#### [Page extract]
=-=-=

Kentucky Route Zero


Shepard a delivery man through a summer night of magic and bluegrass.

PC Release: January 7, 2013

By Ian Coppock

I don’t have a lot of experience with magical realism, nor keeping my attention span rooted to the pages of a book for more than an hour or so at a time. Kentucky Route Zero gets two birds stoned at once by providing a fresh, atmospheric video game experience within that body of fiction, while also paying my laziness its due. Laziness and inexperience notwithstanding, Kentucky Route Zero is a bizarre little game that is ironically very akin to a book, both in terms of its depth and its ability to draw you in.


Kentucky Route Zero is an episodic adventure game that comes to us from Cardboard Computer, a pair of indie developers fixated upon narrative and folk songs. The game puts you in the boots of Conway, an old truck driver running his last delivery for a local antique shop.

But, Conway soon finds that the address he’s after doesn’t show up on any map. His quest to find it, and the characters he meets along the way, are the backbone of KRZ‘s narrative. His journey begins at sunset, on an old Kentucky highway.


Stopping for directions has never been so pretty.

Kentucky Route Zero is played from a variety of third-person camera shots, ranging from isometric to side-scroller, and players move about the world using a point-and-click interface. You’ll spend most of the game in charge of Conway, but as his strange little odyssey picks up more people, you’ll sometimes switch to these other characters.

Players interact with the world in classic adventure format: click on the object, read the text, and make your choices. Like Telltale’s The Walking DeadKentucky Route Zero goes light on the puzzles in favor of more story and atmosphere.


The game nixes any voice acting or real cutscenes. You have to read the text crawl and use your imagination. Minimalist, or lazy?

It doesn’t take long for the elements of magical realism to kick into the story. Conway is told that the only way to get to his destination is via Kentucky Route Zero, a state highway he logically assumes is above ground. Turns out that the Zero is an underground highway threading beneath Kentucky, and that it’s traversed by all manner of strange people and creatures.

The interesting thing about this game is that the supernatural features are treated as just another mundane part of the world, which I guess is what the entire term magical realism is supposed to denote. One second I was driving along a darkened highway, and the next a giant eagle was carrying me to a distant forest. The binding of these elements into a realistic story made the game more surreal.


Underground roads, soda machines, giant eagles, nature museums, enchanted moss, top-shelf whiskey. Nothing out of the ordinary here.

As the story progresses, we learn a little more about each of our summer night heroes. The game spares plenty of time for feeding us tidbits of the character’s backstories. Conway’s is something of a tragedy, having arisen from promising beginnings only to be derailed. The other characters who join you, including a stubborn mechanic, a genius schoolboy, and a pair of wandering folk musicians have similar tales unearthed with progressing further down the Zero.

=-=-=

#### [Input data]
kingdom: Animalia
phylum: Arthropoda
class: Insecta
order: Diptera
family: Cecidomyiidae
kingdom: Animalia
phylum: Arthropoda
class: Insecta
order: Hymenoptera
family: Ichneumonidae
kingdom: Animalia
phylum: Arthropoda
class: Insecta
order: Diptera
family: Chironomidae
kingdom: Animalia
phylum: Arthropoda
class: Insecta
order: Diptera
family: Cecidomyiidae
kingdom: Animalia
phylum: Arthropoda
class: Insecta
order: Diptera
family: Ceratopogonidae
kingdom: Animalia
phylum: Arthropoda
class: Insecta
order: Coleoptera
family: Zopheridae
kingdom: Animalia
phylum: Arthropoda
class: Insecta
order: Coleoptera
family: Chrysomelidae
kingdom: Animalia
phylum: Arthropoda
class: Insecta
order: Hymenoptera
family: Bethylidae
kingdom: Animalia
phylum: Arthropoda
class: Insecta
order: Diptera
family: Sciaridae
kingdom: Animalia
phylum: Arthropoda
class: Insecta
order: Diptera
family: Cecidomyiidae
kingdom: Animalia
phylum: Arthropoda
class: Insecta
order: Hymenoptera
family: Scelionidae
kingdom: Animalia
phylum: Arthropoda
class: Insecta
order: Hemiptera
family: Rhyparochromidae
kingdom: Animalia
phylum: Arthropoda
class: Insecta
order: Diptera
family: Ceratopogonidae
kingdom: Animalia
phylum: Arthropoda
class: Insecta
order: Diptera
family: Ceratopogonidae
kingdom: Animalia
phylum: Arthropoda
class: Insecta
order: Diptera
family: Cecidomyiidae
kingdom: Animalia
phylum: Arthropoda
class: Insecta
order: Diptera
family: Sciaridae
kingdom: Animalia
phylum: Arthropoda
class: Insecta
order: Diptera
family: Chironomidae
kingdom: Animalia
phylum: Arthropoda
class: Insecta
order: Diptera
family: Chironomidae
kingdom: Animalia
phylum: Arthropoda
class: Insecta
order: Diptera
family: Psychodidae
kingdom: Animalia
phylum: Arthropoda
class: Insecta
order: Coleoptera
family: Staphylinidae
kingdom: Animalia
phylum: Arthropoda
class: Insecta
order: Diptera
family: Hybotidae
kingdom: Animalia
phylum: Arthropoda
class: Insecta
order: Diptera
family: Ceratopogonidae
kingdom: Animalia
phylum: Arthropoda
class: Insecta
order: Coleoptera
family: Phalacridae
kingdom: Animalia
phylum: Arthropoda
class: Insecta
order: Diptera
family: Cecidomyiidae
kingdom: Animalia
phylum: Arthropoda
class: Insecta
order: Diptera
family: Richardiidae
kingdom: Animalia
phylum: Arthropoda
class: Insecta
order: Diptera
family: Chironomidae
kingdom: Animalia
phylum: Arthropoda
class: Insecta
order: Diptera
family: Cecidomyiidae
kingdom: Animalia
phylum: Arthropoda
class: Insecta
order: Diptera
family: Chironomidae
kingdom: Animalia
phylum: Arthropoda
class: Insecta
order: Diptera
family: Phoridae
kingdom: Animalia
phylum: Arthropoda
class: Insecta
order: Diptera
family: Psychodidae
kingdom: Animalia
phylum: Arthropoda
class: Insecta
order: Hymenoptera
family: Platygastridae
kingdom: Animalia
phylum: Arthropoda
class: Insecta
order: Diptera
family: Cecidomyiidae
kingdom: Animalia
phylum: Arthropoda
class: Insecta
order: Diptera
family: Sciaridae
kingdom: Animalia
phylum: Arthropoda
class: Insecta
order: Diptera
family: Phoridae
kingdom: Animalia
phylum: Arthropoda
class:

=-=-=

#### [Tasks to complete]
A - According to the review of Kentucky Route Zero, what business is Conway making his last delivery for?
B - For each statement, say whether it agrees with the review of Kentucky Route Zero: (i) The game uses voice acting. (ii) The game comes from Cardboard Computer. (iii) Conway's journey begins at sunrise.

#### [Per-task answers]
A - A local antique shop.

B -
(i) No: "The game nixes any voice acting or real cutscenes."
(ii) Yes: "comes to us from Cardboard Computer"
(iii) No: "His journey begins at sunset, on an old Kentucky highway."